Total national cost under Option 2 is approximately $889,000 in the
first year and about $443,000 in subsequent years (all estimates are in
$2006). Option 2 costs include a public sector burden estimate of
$90,000 in the first year and $40,000 in subsequent years for program
implementation and verification activities. See Table 3 in the next
section for a summary of the costs.
C. What are the economic impacts of the rule?
1. Summary of Economic Impacts
EPA prepared an economic analysis to evaluate the impacts of the
proposed rule. The analysis estimates the private direct compliance
costs per facility and provides a national burden estimate, which
includes public costs associated with program implementation and
verification activities. Reporting costs were estimated to be less than
$100 per facility. As a result, the rule is unlikely to result in
significant changes in firms' production decisions or economic choices.
D. What Are the Impacts of the Rule on Small Businesses?
1. Summary of Impacts on Small Businesses
As required by the Regulatory Flexibility Act (RFA) and the Small
Business Regulatory Enforcement Fairness Act (SBREFA), EPA assessed the
potential impacts of the rule on small entities (small businesses,
governments, and non-profit organizations). (See Section VI.C of this
preamble for definitions of small entities.)
EPA conducted a screening assessment comparing compliance costs for
affected industry sectors to industry-specific receipts data for
establishments owned by small businesses. This ratio constitutes a
``sales'' test that computes the annualized compliance costs of this
rule as a percentage of sales and determines whether the ratio exceeds
some level (e.g., 1 percent or 3 percent).
☆ ☆ ☆ ☆ ☆
→ **WORK TO DO**
1 - According to the rule excerpt, what is the estimated reporting cost per facility?
2 - Can you retype the rule excerpt from "C. What are" to "or economic choices."?
3 - Does the rule excerpt agree with each of these statements? (a) Total national cost under Option 2 is about $889,000 in the first year. (b) The public sector burden under Option 2 is $90,000 in subsequent years. (c) The screening assessment compared compliance costs with receipts data for establishments owned by small businesses. Answer yes or no for each, and quote the deciding words.
The lines that come next aren't needed.

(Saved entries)
☆ ☆ ☆ ☆ ☆
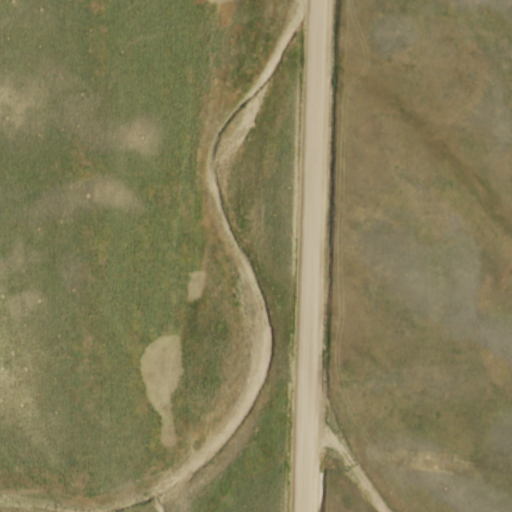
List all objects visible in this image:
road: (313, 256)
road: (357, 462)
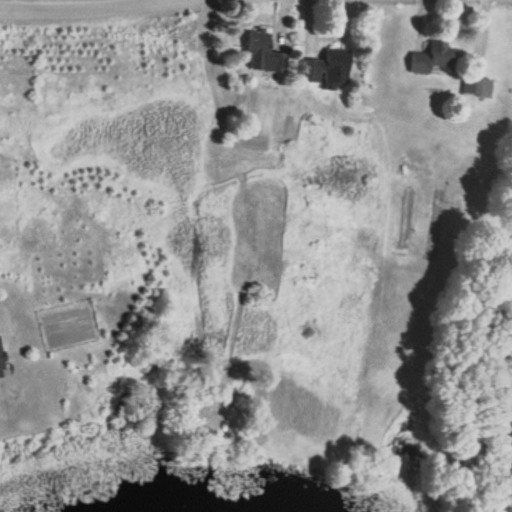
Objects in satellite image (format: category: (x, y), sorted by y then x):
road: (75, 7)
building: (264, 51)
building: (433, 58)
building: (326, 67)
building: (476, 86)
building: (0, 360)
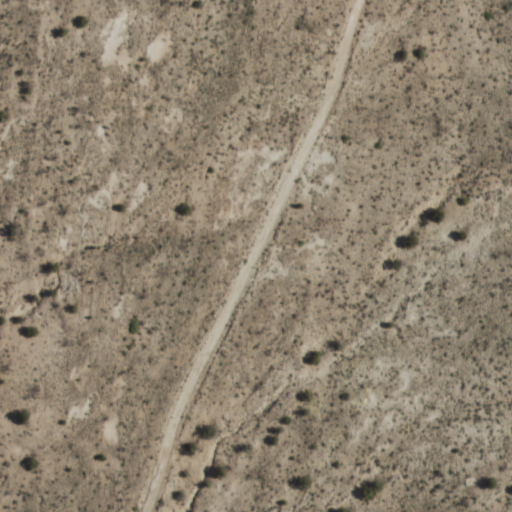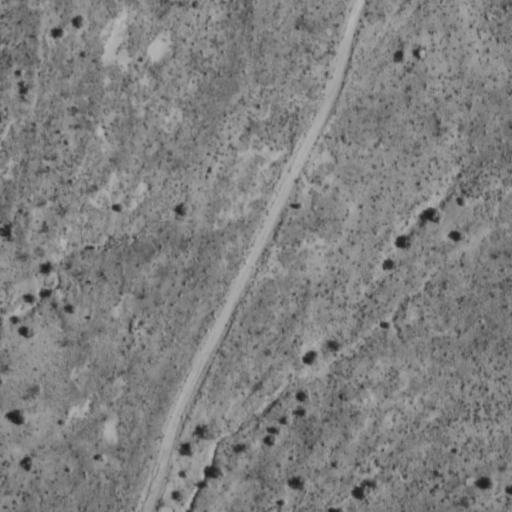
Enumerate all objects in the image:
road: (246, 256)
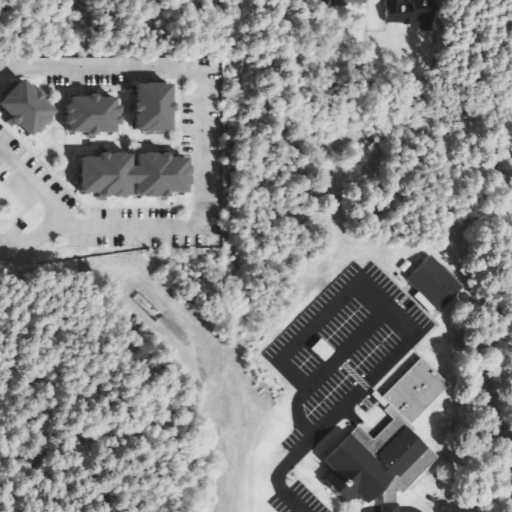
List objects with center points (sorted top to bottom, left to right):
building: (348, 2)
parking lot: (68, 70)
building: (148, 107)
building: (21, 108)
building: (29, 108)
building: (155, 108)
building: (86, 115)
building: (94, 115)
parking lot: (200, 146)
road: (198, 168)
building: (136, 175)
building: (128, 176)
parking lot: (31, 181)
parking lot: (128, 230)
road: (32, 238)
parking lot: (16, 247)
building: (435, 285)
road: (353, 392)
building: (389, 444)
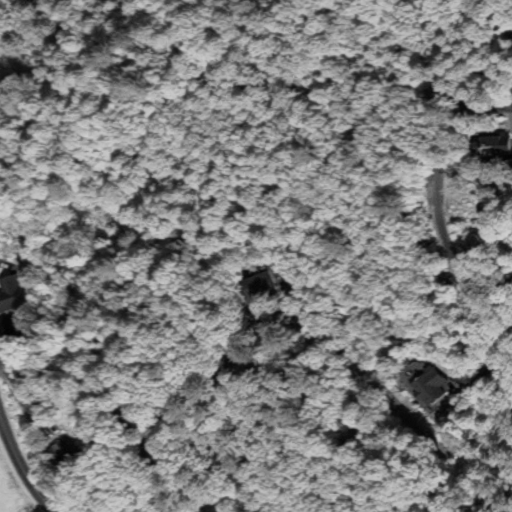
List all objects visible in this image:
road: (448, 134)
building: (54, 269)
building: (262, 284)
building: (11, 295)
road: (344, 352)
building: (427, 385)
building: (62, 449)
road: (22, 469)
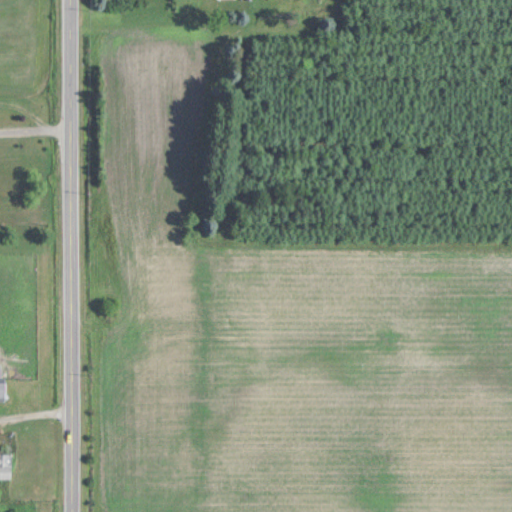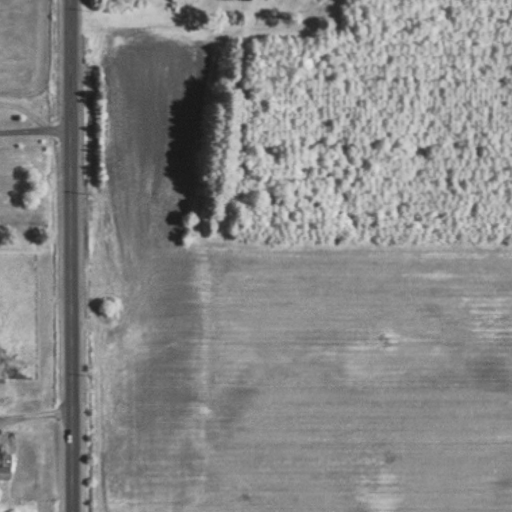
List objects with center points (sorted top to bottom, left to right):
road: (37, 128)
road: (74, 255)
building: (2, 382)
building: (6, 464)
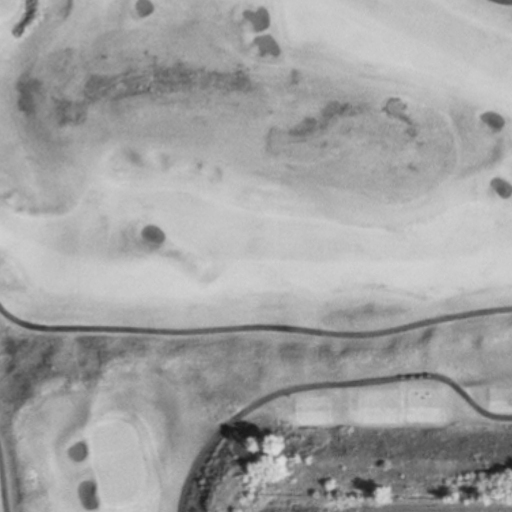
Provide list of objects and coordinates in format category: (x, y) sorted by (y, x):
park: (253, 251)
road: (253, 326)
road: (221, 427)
☆ ☆ ☆ ☆ ☆
→ **SOLUTION SET**
1 - Less than $100 per facility.

2 -
C. What are the economic impacts of the rule?
1. Summary of Economic Impacts
EPA prepared an economic analysis to evaluate the impacts of the
proposed rule. The analysis estimates the private direct compliance
costs per facility and provides a national burden estimate, which
includes public costs associated with program implementation and
verification activities. Reporting costs were estimated to be less than
$100 per facility. As a result, the rule is unlikely to result in
significant changes in firms' production decisions or economic choices.

3 -
(a) Yes: "Total national cost under Option 2 is approximately $889,000 in the first year"
(b) No: "$90,000 in the first year and $40,000 in subsequent years"
(c) Yes: "comparing compliance costs for affected industry sectors to industry-specific receipts data for establishments owned by small businesses"